I am a social anthropologist with a PhD in “Rumor and Gossip – as Social Resistance” and a trained cameraman and director from the National French Documentary Filmschool. I’ve made more than 30 short documentaries since I joined the Ida Institute in 2008. Many of my documentaries are available on our website and more are coming.
Our main goal in producing the ethnographic documentaries is to inspire audiologists worldwide to reflect upon their own practice and promote a more patient-centered approach. We strongly believe that a cornerstone in changing deep-rooted behavior is awareness of your own practice – even though it can be a burdensome task during a busy day at work.
And that gets to my goal for this blogspace. I want to know what you see when you view the documentary videos – the “ethnographic mirrors” -- on the Ida website
Perhaps I should step back and start by explaining how these ethnographic mirrors are created.
It is a simple process. When I visit a hearing care professional in his or her clinic, I use a small handheld camera. As part of my method, I take a participatory approach. I very deliberately avoid becoming the detached fly on the wall…instead I insist on being the friendly fly in the soup.
You might say that I am almost an irritating presence with my camera. If I am not being accepted and given “permission” to enter the comfort zone of people I film, these documentaries will never succeed. You, the audience, will immediately sense that there are signs of resistance in the body language of my subjects, indicating that my camera is intrusive and unwelcome. Luckily, it very seldom happens!
Because I am getting up close and personal with the camera, it often feels a bit like dancing a tango. It can be quite intimate and, of course, requires at least two participants!

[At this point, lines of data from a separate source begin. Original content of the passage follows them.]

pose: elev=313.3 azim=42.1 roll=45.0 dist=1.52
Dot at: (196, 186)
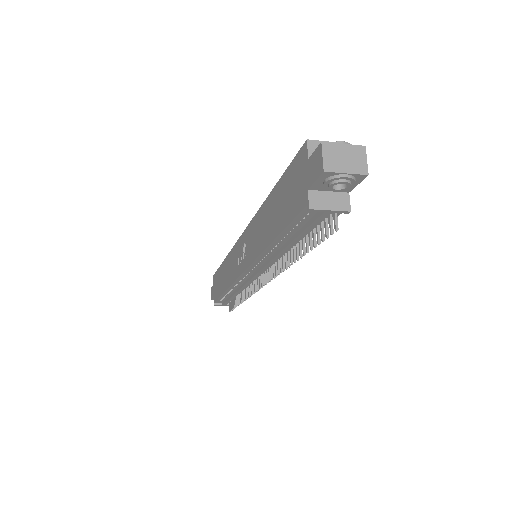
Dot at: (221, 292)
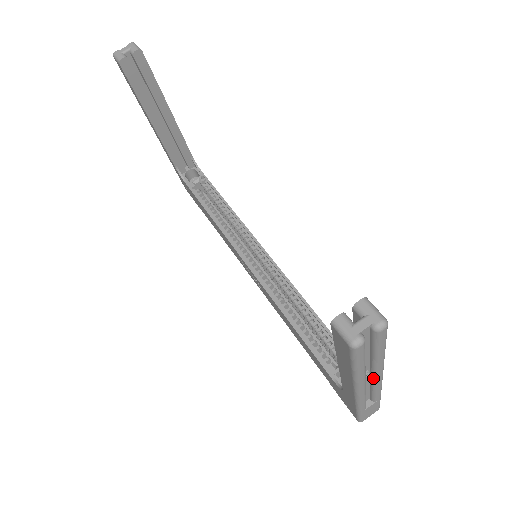
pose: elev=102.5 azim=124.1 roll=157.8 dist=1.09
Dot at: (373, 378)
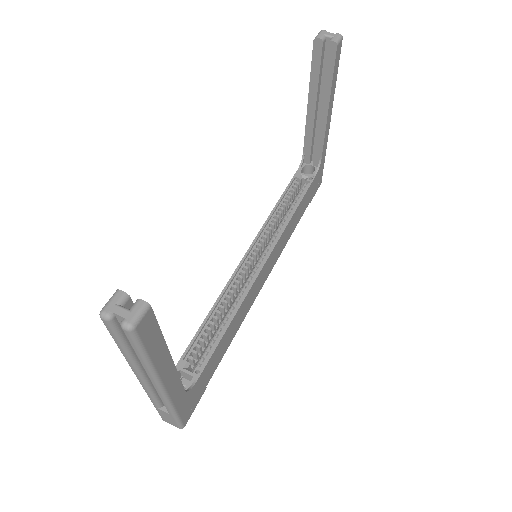
Dot at: occluded
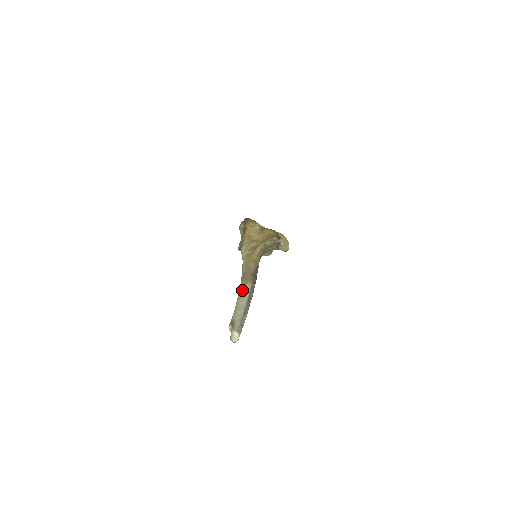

The camera itself always plays a role in setting the scene. The challenging part is to create a safe space where the interactions becomes real, honest and trustful – where the patient’s worries of losing more than “just” hearing are expressed and where the audiologist does not have all the answers.
The goal of an ethnographer/anthropologist is to reveal the yet unarticulated differences between what people say they do and what they actually do.
But, we do more than this. We make the documentaries common points of reference for reflection and discussion as part of the co-creative learning principles that you can find on our website and at Ida seminars and workshops. It is my experience that these ethnographic documentaries work as excellent “mirrors”, reflecting common challenges for all audiologists.
Through the conversations on this blog, I aim to help you observe other practices -- and your own -- through my “ethnographic eyes.” I hope to provide you with a new and thought-provoking way of looking at the clinical encounter between hearing care professional and client. And I hope to inspire you to rediscover your own clinical practice.
By doing this, I provide you with a unique possibility to overcome your professional and personal barriers by enabling you to share your everyday dilemmas, challenges and successful experiences.